Good Reputation as the Best Advertisement

 The most effective advertisement is the establishment of a well-merited reputation for


professional capacity and fidelity to trust.

Ambulance Chasing

 One seeking out persons and directing them to an attorney in consideration of a percentage of
the recovery.

Rule 2.04 - A lawyer shall not charge rates lower than those customarily prescribed unless the
circumstances so warrant

Duty to Shun Cut-Throat Rates

 Where legal services are not commensurately compensated, the legal work will align itself with
the inferior pay
 The quality and standard of legal services would suffer if lawyers and law firms were to engage
in cut-throat competition; that is by lowering legal fees to attract paying clients.

Doctrines

 The Code of Professional Responsibility provides that a lawyer in making known his legal
services shall use only true, honest, fair, dignified and objective information or statement of
facts. He is not supposed to use or permit the use of any false, fraudulent, misleading,
deceptive, undignified, self-laudatory or unfair statement or claim regarding his qualifications or
legal services. Nor shall he pay or give something of value to representatives of the mass media
in anticipation of, or in return for, publicity to attract legal business.

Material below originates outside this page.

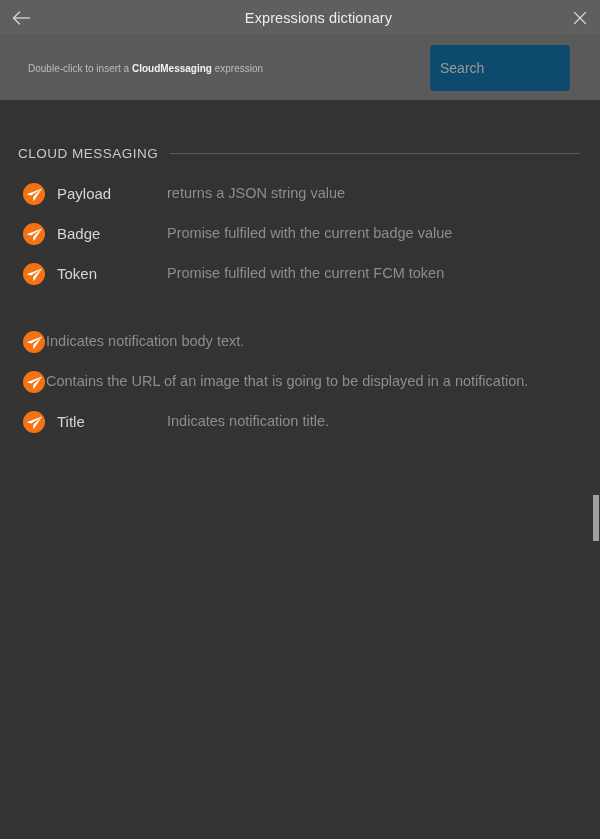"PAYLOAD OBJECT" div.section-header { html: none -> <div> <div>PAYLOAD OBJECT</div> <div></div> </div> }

Prior to the adoption of the
code of Professional Responsibility, the Canons of Professional Ethics had also warned that
lawyers should not resort to indirect advertisements for professional employment, such as
furnishing or inspiring newspaper comments, or procuring his photograph to be published in
connection with causes in which the lawyer has been or is engaged or concerning the manner of
their conduct, the magnitude of the interest involved, the importance of the lawyer's position,
and all other like self-laudation (Ulep vs. Legal Clinic, 223 SCRA 378 (1993).
 Hence, lawyers are prohibited from soliciting cases for the purpose of gain, either personally or
through paid agents or brokers. Such actuation constitutes malpractice, a ground for
disbarment. Rule 2.03 should be read in connection with Rule 1.03 of the CPR which provides
that lawyer, shall not for any corrupt motive or interest, encourage any suit or proceeding or
delay any man’s cause. This rule proscribes “ambulance chasing” (the solicitation of almost any
kind of legal business by an attorney, personally or through an agent in order to gain
employment) as a measure to protect the community from barratry and champerty (Linsangan
vs. Tolentino, A.C. No. 6672 (2009).
 It is undeniable that the advertisement in question was a flagrant violation by the respondent of
the ethics of his profession, it being a brazen solicitation of business from the public. Section 25
of Rule 127 expressly provides among other things that "the practice of soliciting cases at law for
the purpose of gain, either personally or thru paid agents or brokers, constitutes malpractice." It
is highly unethical for an attorney to advertise his talents or skilla s a merchant advertises his
wares. Law is a profession and not a trade. The lawyer degrades himself and his profession who
stoops to and adopts the practices of mercantilism by advertising his services or offering them
to the public(Director of Religious Affairs vs Bayot, A.C No. 1117 ( 1944).